Mobilizing the Region

Issue 200 December 18, 1998



NJ Commission Connects Roads and Sprawl


The Tri-State Transportation Campaign, NJ Sierra Club and Delaware Riverkeeper have won a delay in a New Jersey plan to take parkland for new I-95 off-ramps to serve a controversial Merrill Lynch office park north of Trenton. The State House Commission, the body that disposes of state lands, agreed to delay the transfer of park land and request further review of possible sprawl and induced traffic impacts from NJ DOT and Dept. of Environmental Protection.

The advocacy groups argued to the Commission that a full cloverleaf exit at the site would spur sprawl development into the Hopewell Valley considerably beyond the Merrill Lynch site. They pointed to open space near Mercer County airport and another 100 open acres on the other side of I-95. The Campaign argued that before more parkland is bought, exchanged or sold, rules should be put in place to ensure that such parcels are not developed for highways and that NJ DOT's right-of-way purchase program be examined with an eye toward reducing sprawl.
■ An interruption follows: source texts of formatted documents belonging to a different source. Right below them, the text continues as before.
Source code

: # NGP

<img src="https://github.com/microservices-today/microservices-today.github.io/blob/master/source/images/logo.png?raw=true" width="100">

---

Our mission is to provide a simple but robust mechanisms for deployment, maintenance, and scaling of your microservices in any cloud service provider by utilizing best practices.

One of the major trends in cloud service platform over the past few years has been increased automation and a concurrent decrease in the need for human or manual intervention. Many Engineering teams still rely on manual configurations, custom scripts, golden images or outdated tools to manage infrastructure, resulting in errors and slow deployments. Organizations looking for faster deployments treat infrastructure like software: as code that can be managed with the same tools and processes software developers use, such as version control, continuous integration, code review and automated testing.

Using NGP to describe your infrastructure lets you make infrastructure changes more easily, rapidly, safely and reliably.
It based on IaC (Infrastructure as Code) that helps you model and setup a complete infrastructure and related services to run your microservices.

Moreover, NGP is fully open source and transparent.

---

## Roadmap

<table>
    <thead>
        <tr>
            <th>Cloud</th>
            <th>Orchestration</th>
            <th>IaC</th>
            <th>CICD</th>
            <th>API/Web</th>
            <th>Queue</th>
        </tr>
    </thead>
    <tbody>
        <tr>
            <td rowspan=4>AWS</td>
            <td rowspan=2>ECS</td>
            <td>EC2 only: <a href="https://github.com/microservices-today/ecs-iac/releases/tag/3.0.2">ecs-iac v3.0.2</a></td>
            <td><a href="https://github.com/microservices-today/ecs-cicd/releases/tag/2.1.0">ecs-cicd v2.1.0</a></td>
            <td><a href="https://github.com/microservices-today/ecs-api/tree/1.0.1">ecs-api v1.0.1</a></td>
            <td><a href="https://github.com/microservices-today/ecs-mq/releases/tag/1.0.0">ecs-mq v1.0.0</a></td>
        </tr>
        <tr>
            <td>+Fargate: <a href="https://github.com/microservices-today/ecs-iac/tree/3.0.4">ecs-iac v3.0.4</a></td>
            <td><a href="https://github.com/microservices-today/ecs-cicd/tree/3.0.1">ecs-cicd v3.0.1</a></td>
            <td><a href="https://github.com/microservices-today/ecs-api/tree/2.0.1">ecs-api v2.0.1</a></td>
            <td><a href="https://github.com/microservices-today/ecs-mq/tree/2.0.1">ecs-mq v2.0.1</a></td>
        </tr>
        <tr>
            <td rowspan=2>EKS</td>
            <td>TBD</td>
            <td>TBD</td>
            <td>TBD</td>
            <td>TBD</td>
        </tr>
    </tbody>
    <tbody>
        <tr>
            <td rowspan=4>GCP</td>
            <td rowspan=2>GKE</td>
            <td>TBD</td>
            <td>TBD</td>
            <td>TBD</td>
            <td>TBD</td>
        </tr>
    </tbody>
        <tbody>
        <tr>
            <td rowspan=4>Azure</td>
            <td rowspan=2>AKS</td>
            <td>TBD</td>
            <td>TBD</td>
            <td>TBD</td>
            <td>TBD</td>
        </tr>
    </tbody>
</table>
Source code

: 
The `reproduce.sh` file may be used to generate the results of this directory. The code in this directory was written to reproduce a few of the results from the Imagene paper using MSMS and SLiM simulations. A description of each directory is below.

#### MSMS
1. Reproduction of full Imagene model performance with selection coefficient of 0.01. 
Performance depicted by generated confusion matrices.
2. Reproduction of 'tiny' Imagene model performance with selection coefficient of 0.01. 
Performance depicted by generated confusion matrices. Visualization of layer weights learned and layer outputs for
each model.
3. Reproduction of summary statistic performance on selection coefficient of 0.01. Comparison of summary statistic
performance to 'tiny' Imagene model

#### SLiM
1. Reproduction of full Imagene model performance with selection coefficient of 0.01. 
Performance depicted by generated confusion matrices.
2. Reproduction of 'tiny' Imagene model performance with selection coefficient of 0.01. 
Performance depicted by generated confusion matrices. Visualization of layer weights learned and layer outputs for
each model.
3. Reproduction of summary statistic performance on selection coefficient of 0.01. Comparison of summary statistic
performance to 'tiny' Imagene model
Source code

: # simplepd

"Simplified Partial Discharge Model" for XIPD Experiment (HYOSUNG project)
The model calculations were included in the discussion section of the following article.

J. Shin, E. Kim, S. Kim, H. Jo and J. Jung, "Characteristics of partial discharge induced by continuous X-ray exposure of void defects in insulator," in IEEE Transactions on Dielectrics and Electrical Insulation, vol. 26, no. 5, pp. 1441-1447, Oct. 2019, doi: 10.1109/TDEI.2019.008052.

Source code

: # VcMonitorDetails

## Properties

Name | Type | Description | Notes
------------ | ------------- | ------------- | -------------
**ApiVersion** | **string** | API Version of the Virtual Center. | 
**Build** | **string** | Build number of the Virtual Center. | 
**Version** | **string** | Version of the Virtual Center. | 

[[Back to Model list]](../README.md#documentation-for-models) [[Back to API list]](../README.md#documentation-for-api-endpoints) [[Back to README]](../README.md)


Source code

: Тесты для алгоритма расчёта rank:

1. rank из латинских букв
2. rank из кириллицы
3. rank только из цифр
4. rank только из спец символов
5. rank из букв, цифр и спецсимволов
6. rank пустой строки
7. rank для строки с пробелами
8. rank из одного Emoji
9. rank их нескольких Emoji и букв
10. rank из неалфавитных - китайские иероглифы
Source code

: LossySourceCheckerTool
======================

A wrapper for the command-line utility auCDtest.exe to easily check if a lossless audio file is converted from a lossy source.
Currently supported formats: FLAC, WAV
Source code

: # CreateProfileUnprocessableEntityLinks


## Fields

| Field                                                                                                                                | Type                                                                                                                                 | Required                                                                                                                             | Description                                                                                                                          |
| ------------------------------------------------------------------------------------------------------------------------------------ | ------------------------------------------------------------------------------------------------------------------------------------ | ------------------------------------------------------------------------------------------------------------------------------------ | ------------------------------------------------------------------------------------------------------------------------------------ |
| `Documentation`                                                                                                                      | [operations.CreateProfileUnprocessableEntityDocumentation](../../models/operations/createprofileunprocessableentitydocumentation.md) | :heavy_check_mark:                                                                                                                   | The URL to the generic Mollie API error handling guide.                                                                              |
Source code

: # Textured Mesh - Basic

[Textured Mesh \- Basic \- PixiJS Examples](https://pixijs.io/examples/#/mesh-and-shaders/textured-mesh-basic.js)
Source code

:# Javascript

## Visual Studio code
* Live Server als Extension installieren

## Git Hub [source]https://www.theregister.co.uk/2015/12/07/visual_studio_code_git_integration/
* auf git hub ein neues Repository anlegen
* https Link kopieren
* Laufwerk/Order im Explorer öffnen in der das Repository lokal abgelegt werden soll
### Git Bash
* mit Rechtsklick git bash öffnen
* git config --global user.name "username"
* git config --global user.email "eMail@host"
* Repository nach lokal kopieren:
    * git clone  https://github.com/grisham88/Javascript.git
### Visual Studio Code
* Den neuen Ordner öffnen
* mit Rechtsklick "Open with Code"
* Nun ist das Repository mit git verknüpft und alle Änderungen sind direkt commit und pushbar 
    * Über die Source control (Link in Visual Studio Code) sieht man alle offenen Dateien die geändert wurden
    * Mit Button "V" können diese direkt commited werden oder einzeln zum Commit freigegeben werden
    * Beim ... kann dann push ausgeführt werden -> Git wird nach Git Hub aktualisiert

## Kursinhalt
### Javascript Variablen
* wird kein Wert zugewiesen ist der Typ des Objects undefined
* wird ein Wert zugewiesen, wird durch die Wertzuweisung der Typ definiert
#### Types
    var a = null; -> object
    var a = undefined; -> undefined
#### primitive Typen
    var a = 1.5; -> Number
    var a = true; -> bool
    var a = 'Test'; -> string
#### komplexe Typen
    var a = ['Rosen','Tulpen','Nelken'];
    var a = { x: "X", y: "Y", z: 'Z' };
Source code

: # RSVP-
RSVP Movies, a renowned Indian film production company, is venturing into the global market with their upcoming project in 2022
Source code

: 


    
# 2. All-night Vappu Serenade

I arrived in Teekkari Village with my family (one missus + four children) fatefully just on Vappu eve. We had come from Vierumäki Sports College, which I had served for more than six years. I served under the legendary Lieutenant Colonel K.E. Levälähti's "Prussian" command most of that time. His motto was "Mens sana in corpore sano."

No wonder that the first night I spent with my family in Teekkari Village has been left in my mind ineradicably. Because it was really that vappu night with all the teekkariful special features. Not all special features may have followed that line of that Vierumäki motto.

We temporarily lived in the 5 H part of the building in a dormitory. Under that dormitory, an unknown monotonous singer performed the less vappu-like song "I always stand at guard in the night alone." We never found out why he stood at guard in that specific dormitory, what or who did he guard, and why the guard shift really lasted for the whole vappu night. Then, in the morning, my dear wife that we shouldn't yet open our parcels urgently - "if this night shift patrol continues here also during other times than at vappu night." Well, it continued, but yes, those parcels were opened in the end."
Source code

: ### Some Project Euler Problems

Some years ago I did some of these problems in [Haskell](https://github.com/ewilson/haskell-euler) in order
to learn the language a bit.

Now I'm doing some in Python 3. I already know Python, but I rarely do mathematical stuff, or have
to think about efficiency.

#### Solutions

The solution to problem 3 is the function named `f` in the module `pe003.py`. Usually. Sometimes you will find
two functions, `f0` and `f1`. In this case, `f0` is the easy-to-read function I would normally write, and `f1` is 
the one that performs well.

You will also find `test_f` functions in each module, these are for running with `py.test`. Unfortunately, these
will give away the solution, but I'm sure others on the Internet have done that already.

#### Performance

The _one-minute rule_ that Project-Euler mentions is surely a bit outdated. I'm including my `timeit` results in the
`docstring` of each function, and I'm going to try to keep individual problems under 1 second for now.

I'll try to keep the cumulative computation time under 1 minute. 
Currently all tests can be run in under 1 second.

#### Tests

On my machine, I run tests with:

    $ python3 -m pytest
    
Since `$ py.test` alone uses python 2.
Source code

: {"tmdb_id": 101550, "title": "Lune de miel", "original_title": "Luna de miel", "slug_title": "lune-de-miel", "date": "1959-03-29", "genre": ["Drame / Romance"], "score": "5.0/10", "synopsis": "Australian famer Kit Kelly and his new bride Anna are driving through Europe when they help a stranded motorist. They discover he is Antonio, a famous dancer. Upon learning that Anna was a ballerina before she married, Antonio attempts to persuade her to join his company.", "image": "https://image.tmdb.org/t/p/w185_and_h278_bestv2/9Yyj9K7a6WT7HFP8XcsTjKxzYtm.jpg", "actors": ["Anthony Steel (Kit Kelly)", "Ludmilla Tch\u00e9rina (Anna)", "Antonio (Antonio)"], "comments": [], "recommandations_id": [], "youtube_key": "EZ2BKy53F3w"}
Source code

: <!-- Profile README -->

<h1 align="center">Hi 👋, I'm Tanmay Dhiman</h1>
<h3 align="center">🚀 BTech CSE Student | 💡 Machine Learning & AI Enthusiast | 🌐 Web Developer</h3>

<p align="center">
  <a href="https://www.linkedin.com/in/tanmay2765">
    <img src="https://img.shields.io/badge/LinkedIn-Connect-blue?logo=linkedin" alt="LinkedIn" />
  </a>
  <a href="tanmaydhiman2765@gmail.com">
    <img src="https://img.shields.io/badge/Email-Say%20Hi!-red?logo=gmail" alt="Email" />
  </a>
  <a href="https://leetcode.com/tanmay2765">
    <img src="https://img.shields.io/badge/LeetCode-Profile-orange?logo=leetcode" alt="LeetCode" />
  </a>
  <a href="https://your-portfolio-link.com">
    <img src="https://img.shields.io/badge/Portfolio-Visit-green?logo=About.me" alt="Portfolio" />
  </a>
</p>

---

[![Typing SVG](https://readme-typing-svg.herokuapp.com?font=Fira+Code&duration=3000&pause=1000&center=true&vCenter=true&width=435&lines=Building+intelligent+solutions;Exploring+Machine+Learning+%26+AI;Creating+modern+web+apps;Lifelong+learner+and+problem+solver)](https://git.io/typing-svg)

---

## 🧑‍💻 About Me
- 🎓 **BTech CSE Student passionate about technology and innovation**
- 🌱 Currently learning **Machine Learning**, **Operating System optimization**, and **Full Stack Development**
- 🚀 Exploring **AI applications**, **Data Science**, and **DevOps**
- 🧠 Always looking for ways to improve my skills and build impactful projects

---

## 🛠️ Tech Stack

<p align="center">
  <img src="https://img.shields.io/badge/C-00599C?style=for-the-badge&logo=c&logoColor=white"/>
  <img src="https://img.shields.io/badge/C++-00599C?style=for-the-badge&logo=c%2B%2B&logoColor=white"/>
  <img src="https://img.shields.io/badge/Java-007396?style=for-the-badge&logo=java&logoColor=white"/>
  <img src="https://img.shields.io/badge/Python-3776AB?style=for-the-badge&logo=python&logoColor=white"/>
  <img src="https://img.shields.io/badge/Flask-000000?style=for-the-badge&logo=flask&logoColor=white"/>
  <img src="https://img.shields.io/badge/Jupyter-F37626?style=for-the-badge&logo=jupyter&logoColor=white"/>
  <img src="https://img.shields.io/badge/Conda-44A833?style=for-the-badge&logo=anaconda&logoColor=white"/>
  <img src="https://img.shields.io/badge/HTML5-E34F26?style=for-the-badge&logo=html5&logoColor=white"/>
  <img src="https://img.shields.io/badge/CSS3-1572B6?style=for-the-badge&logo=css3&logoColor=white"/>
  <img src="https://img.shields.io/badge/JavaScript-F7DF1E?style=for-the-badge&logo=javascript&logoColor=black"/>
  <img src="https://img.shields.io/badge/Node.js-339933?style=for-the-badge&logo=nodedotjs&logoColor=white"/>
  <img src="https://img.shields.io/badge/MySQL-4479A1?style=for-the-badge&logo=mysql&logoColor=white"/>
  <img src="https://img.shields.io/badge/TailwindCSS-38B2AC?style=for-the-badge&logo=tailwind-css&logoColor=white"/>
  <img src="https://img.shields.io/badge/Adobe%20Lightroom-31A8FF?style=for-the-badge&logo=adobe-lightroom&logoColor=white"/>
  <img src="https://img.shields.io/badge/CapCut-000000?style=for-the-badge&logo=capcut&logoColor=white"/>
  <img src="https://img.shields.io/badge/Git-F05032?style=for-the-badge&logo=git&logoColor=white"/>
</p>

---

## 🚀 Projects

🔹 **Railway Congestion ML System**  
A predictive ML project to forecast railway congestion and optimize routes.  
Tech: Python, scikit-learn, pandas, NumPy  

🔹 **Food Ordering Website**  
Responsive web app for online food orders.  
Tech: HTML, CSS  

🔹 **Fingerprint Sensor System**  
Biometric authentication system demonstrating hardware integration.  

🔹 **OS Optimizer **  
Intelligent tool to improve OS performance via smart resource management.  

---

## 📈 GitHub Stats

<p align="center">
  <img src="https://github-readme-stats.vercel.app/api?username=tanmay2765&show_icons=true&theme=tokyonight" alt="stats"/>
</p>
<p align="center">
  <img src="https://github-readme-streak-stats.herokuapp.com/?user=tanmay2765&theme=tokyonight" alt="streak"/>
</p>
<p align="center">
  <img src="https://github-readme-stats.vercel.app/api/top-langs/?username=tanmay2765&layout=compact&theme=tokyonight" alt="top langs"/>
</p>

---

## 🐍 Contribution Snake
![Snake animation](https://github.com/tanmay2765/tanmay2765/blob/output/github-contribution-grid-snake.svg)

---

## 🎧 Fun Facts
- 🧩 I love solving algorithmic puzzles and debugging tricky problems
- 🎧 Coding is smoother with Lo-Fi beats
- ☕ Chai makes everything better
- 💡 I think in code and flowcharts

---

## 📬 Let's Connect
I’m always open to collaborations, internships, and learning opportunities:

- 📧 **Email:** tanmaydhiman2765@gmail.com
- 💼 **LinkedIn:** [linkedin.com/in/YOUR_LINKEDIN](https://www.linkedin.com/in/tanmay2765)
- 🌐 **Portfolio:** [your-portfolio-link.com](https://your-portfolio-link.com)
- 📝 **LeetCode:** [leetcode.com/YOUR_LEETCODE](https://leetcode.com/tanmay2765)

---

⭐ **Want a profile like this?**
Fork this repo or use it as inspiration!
The parkland slated for the ramps would have been "swapped" for preservation of a larger parcel elsewhere, but advocates say the large parcel has been on Mercer County's open space acquisition list for some time.

State Senator Leonard Lance, who represents the Hopewell Valley and sits on the Commission, urged Hopewell to look again at its support for the exchange. The Merrill Lynch project is controversial because, as a classic sprawl site, it requires the new highway access and a costly sewer extension from Trenton.